Apart from this, Onion also supplies essential vitamins and minerals. These include Vitamin C, B6, Folate, and Potassium. There are plant compounds present, such as Quercetin and Sulfur compounds. Red/purple Onions also have Anthocyanins, which are quite powerful antioxidants. However, cooking at high temperatures can reduce the amounts of antioxidants in Onions.

Health Benefits of Onions 

With a nutrient-dense profile, Onions possess numerous health benefits for humans. No wonder it gets largely consumed worldwide. Here are some fundamental benefits of eating Onions to the human body.

  • Strengthens Bone Health

A majority of old age people suffer from Osteoporosis, which is bone deterioration and weakening. However, regular Onion consumption can protect bones against it. And, in some cases, even increase bone density.  

  • Regulates Blood Sugar Level

According to research, patients with Type-2 diabetes can benefit a lot from Onions. Its unique composition regulates blood sugar levels and keeps it balanced. However, there is minimal research regarding Type-1 diabetes patients and whether the effect is identical to them.  

Downsides of Eating Onions 

Although Onion consumption has a lot of benefits, there are some side effects too. Perhaps, the most common downside of eating onions is the bad breath it produces. People who enjoy eating Onions often have to rely on mouth fresheners while interacting with others. Otherwise, it creates a sense of unpleasantness. Other downsides include:

  • Eye Irritation 

When chopping Onions, you must have felt a sharp stinging in eyes and then tears. It is also why parents stop this particular task in the kitchen. Well, have you ever wondered why does this happen?

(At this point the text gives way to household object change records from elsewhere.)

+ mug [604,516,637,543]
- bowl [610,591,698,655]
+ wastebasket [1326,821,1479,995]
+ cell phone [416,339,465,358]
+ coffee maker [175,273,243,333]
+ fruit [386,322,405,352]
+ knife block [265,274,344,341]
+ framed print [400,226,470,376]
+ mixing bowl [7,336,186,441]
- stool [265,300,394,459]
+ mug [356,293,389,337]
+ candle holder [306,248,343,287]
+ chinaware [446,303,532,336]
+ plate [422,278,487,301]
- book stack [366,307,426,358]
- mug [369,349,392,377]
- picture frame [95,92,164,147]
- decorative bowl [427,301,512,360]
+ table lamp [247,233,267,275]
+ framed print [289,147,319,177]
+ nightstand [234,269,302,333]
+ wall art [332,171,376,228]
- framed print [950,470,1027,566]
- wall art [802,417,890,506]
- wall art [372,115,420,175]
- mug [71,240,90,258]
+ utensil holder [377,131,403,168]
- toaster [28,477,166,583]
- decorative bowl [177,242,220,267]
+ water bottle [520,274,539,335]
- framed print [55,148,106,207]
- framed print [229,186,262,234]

Well, Onion cells release a gas called lachrymatory factor (LF) when cut. The gas mixes with the neurons in the eyes and causes stinging. In response, the tear gland starts tear production to flush out the irritant. Cutting Onions under running water can stop the gas from diffusing into the air. 

  • Onion Intolerance 

Yes, it is very rare, but some people are allergic to Onions. They experience digestive problems and bloating upon consumption. In extreme cases, a slight touch can trigger allergic reactions.